AMELİYATTAN SONRAKİ İLK GÜNLER
Yaygın uygulamanın tersine obezite cerrahisi hastalarının neredeyse tamamı hastanede bir gün süre ile yatırıldıktan sonra konforlu şekilde taburcu edilebilmektedir. Dünya çapında uygulamaya giren ancak ülkemizde sadece bizim uyguladığımız "hızlandırılmış iyileşme protokolleri" ile hastalarımızın ameliyattan sonraki gün taburcu olması ve aynı hafta içinde normal hayatlarına dönmeleri sağlanabilmektedir.
NE KADAR SÜREDE KİLO VERİLİR?
Ameliyattan hemen sonra kilo verme süreci başlamaktadır. Normal koşullarda hedef kiloya ulaşmak gittikçe azalan oranlarda toplamda bir seneyi bulabilmektedir. Kilo verme sürecinde en önemli yaklaşım, ameliyat ile sağlanan kolay kilo verme döneminin hayat tarzı değişikliklerinin oturması için verimli şekilde kullanılabilmesidir.
NE SIKLIKTA KONTROL OLUNMALI?
Ameliyattan sonraki ilk ayda yapılan kontrol ameliyata uyum sürecinde doğru bilgilerin aktarılabilmesi için çok önemlidir. İlk kontrolden sonra ilk sene 3 ayda bir, sonraki sene 6 ayda bir ve sonrasında senelik kontroller aksatılmamalıdır.
YA SONRA; KİLO VERDİM AMA ÖMÜR BOYU NASIL ZAYIF KALIRIM?
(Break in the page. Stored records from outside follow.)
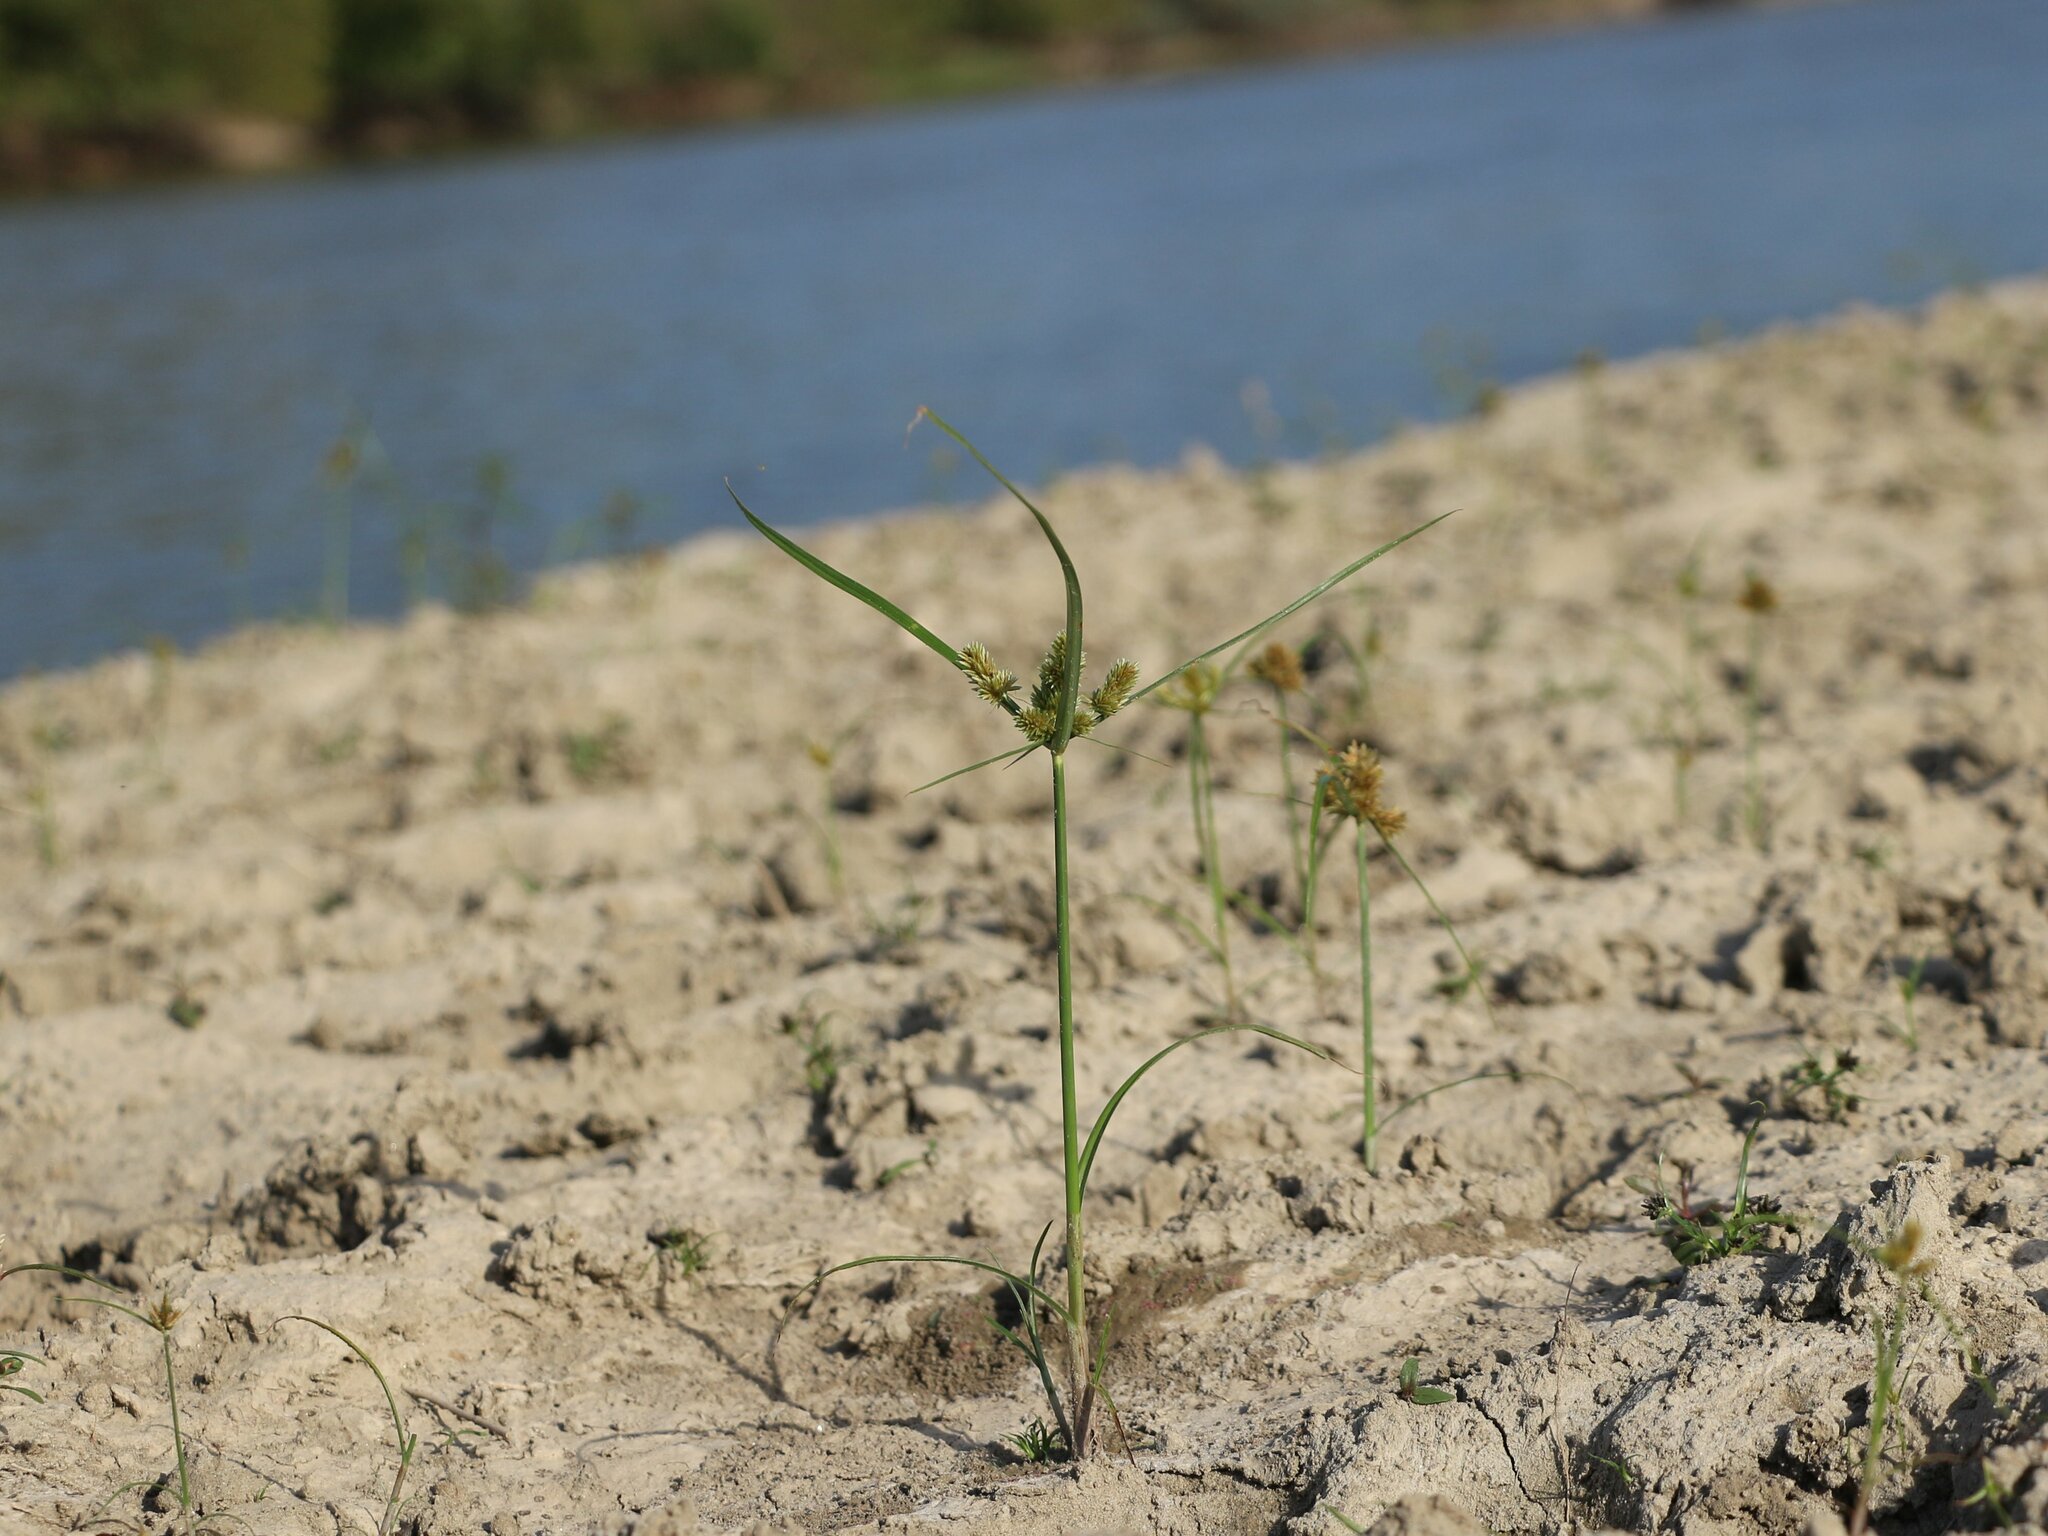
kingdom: Plantae
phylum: Tracheophyta
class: Liliopsida
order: Poales
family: Cyperaceae
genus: Cyperus
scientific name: Cyperus glomeratus
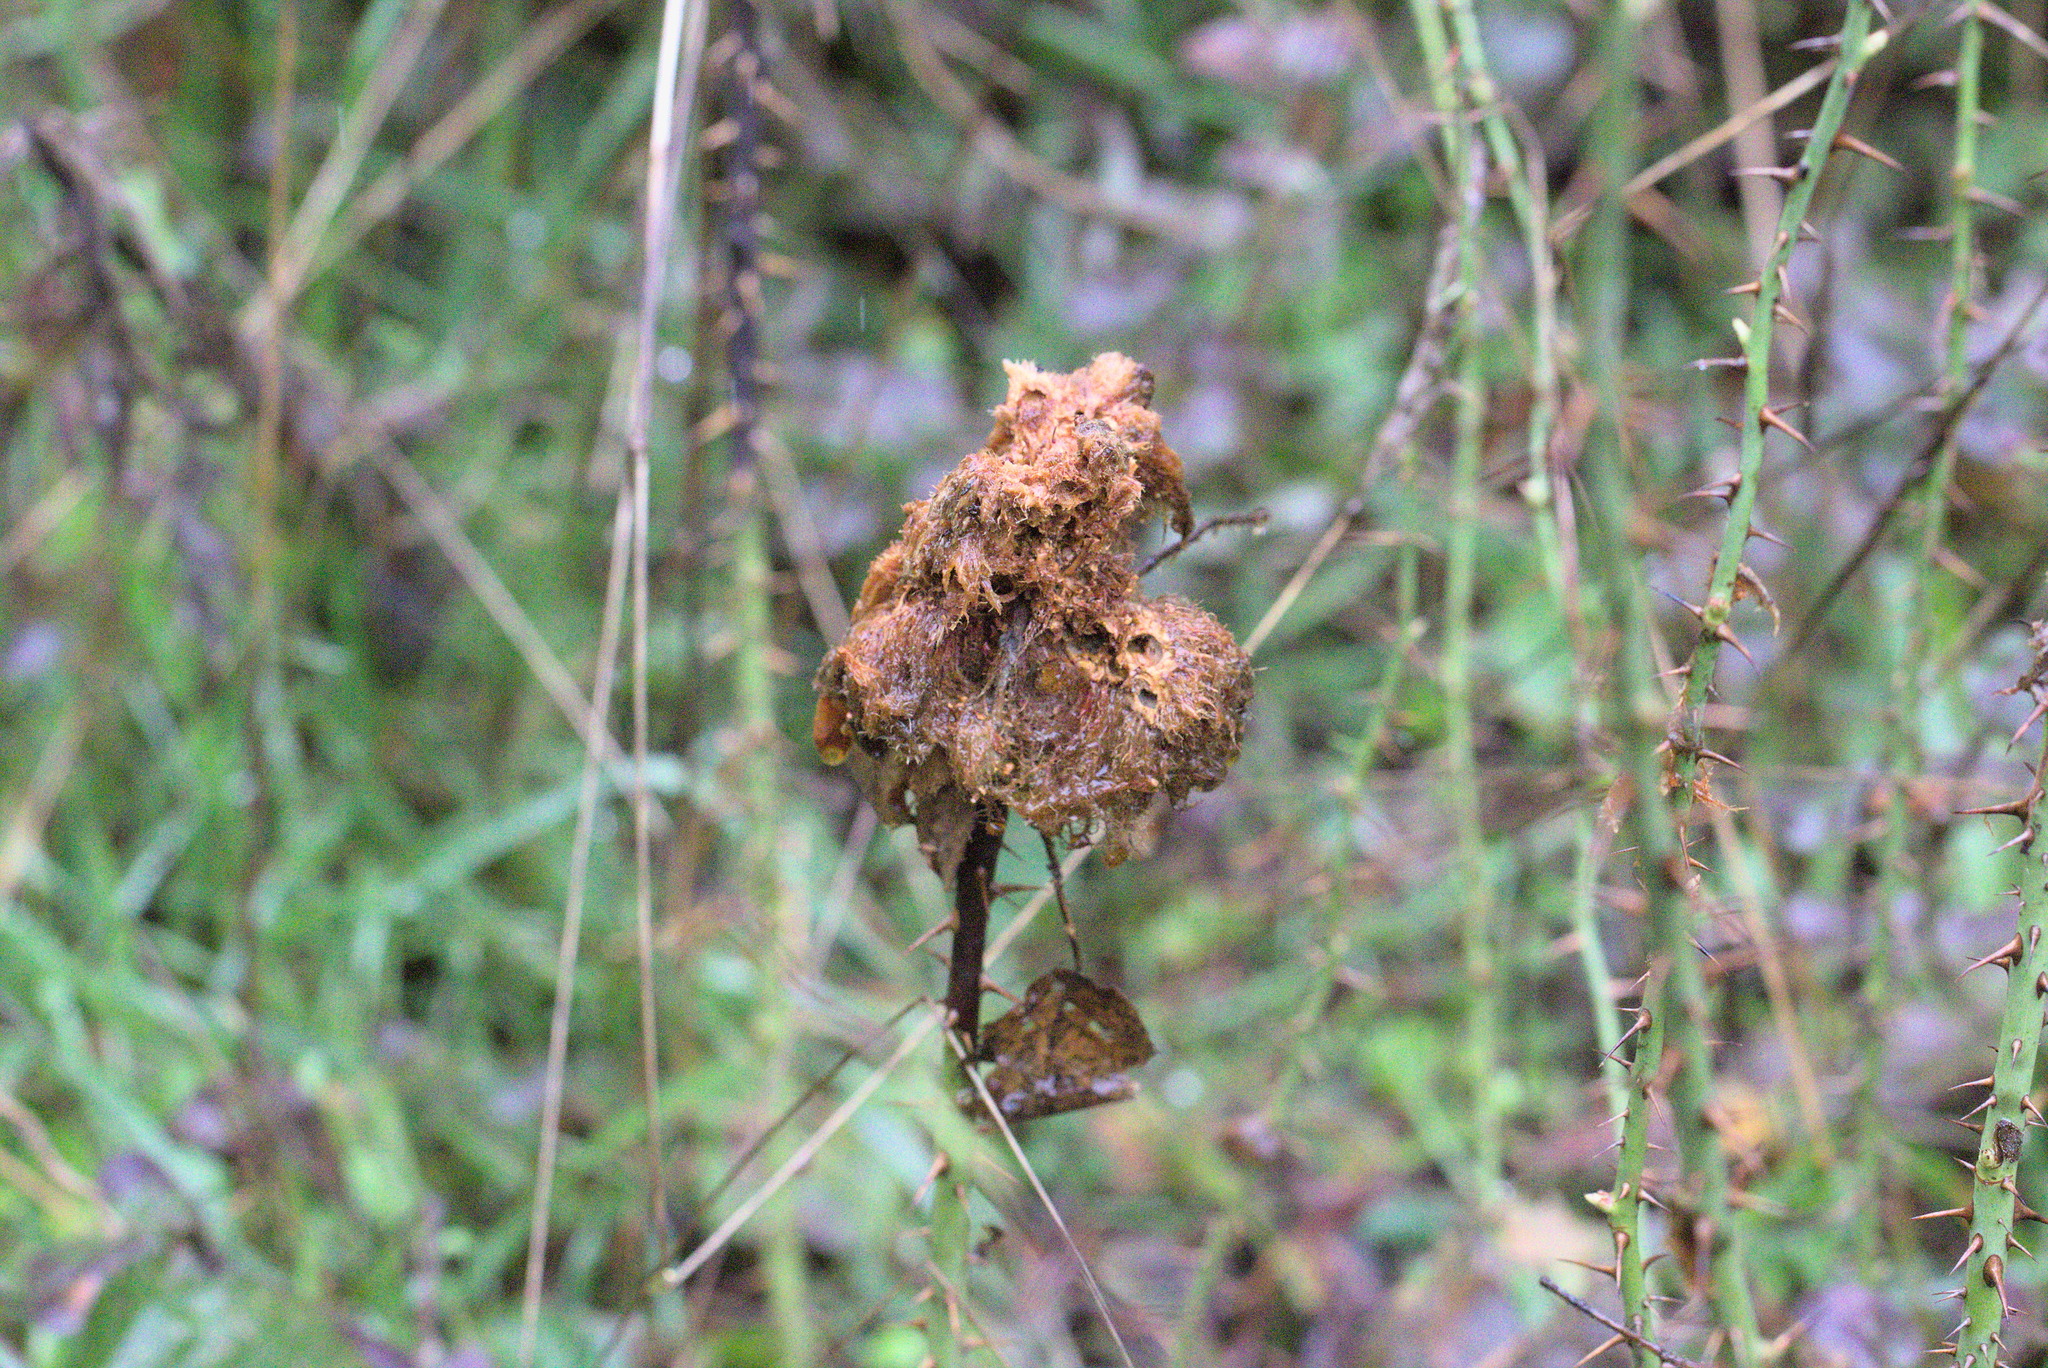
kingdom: Animalia
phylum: Arthropoda
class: Insecta
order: Hymenoptera
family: Cynipidae
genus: Diplolepis
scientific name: Diplolepis rosae
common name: Bedeguar gall
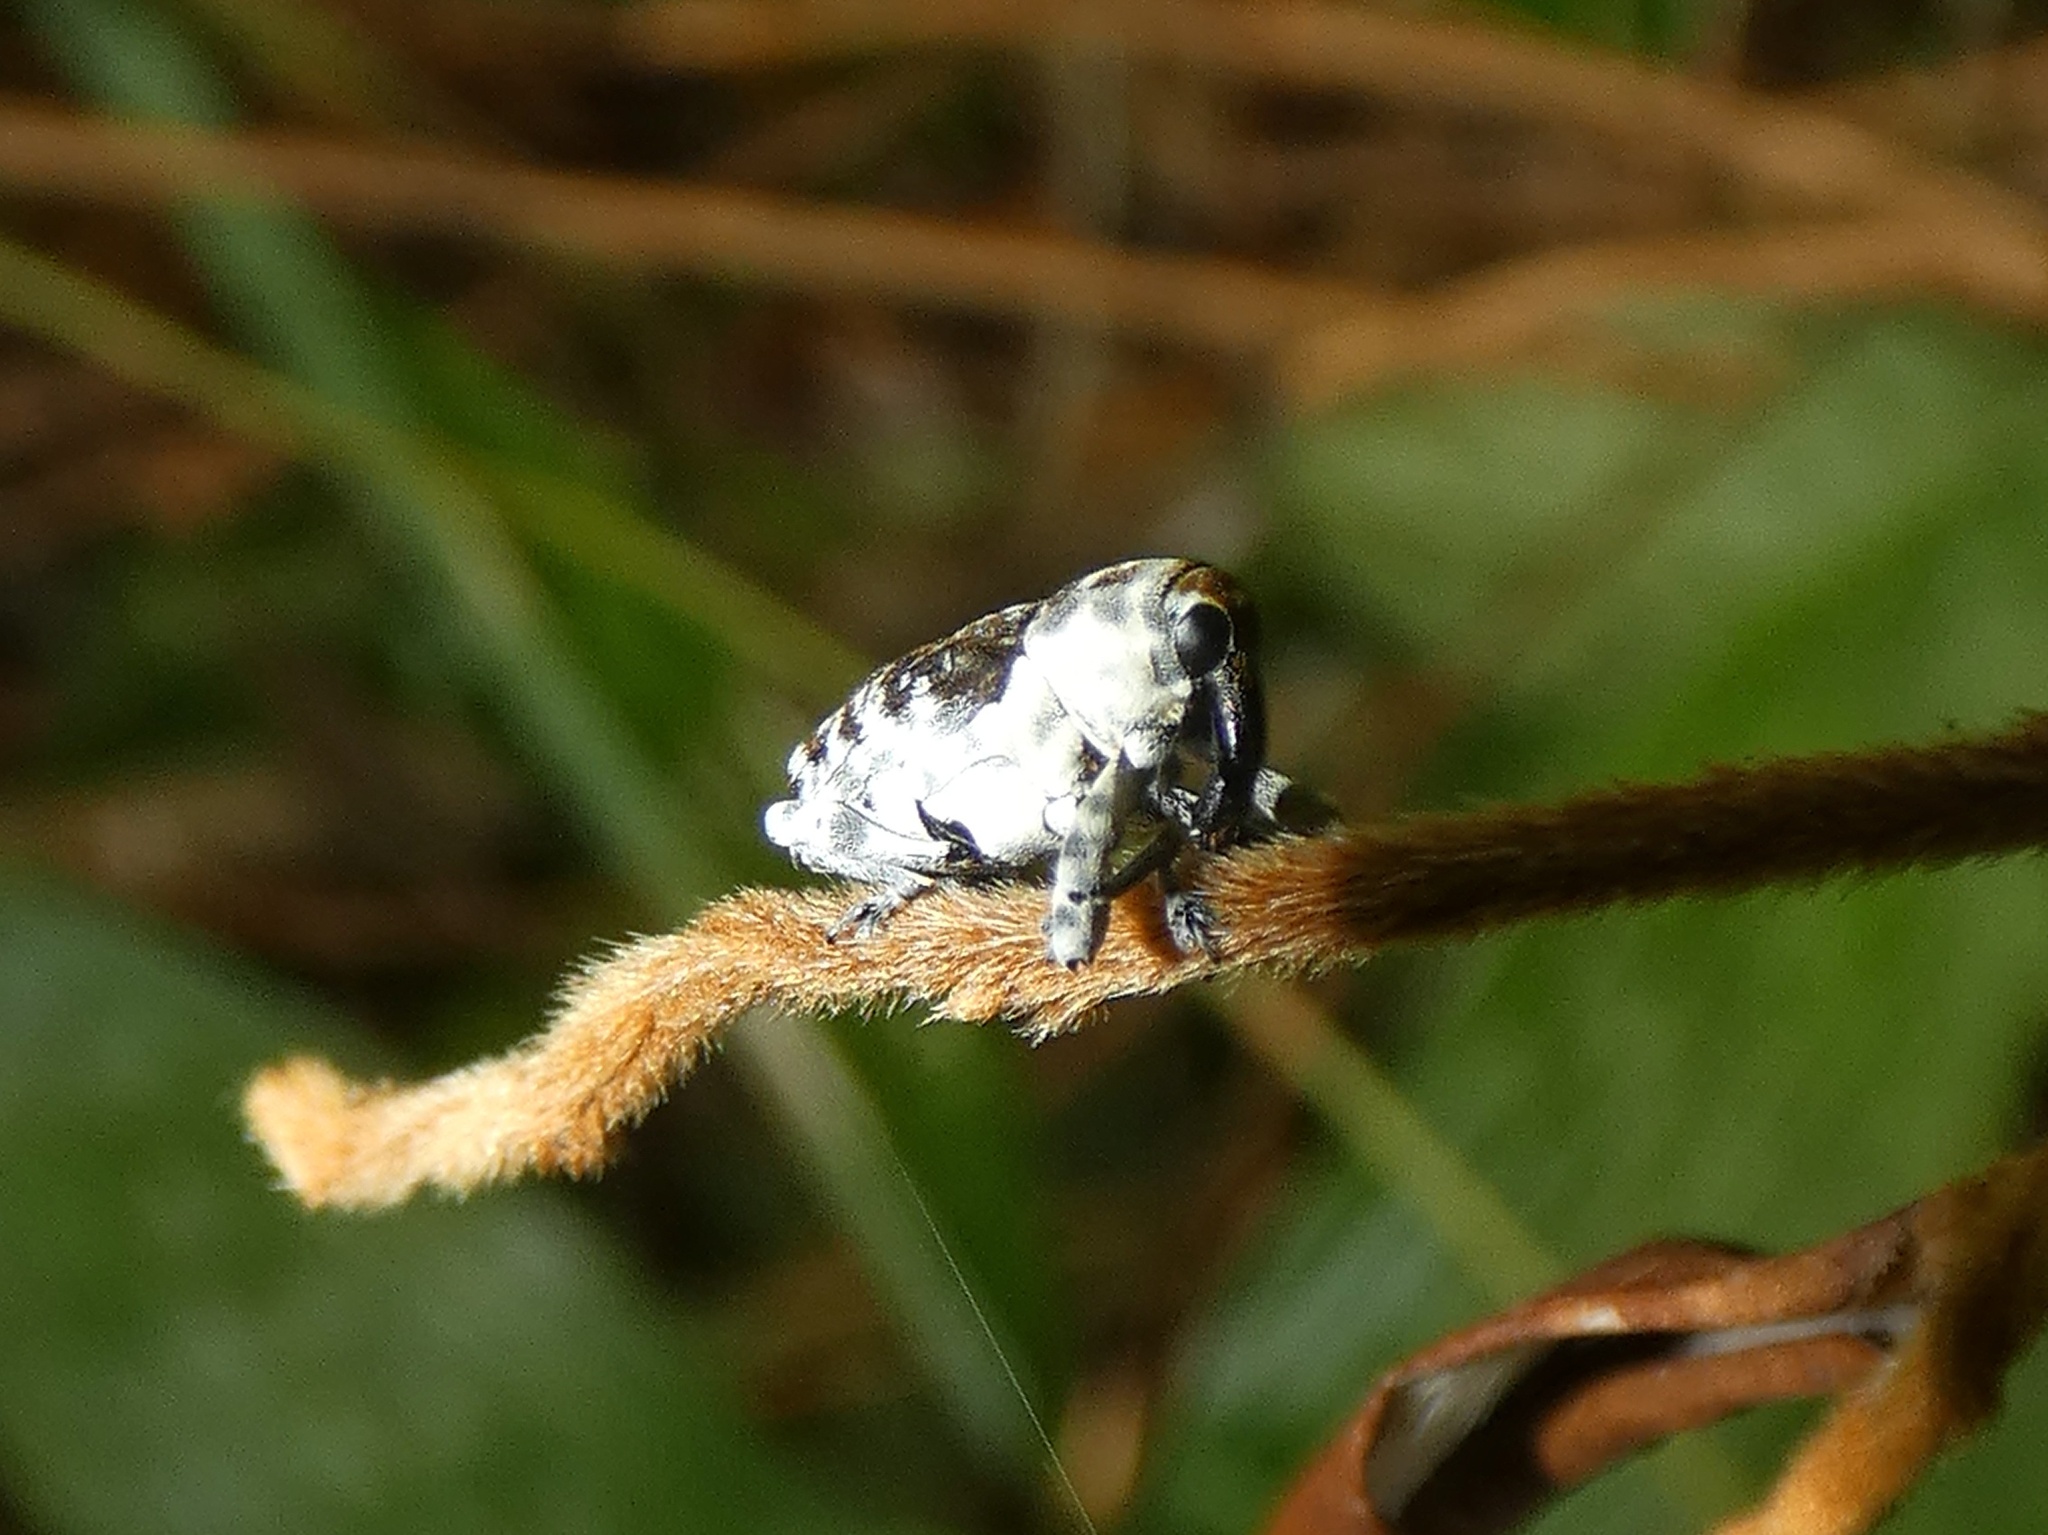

Obezite cerrahisi sonrasında verilen kiloların ömür boyu muhafaza edilmesi ameliyat ile amaçlanan gerçek faydadır. Bu noktada diyet ya da kısıtlamalar uzun süreli başarı oranını düşürmektedir. Bu sebeple uygulamamızda "liberal beslenme önerileri" ni öne çıkarmaktayız. Hastalarımızın ömür boyu sağlıklı ve makul porsiyonlarda beslenmeleri sürdürülebilir başarının anahtarıdır".